Could you copy every line of text in the rows below character for character, leaving out the pictures?

##############################

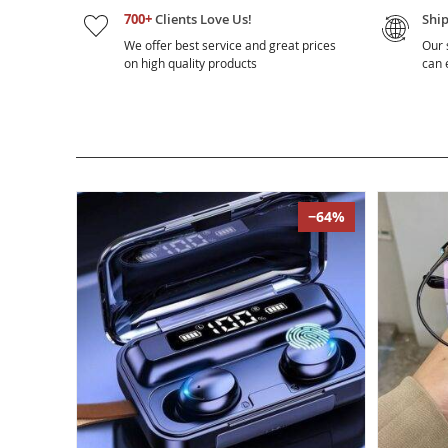
700+
Clients Love Us!
Shi
We offer best service and great prices
Our 
on high quality products
can e
−64%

##############################

[Response to the task]
700+
Clients Love Us!
Shi
We offer best service and great prices
Our 
on high quality products
can e
−64%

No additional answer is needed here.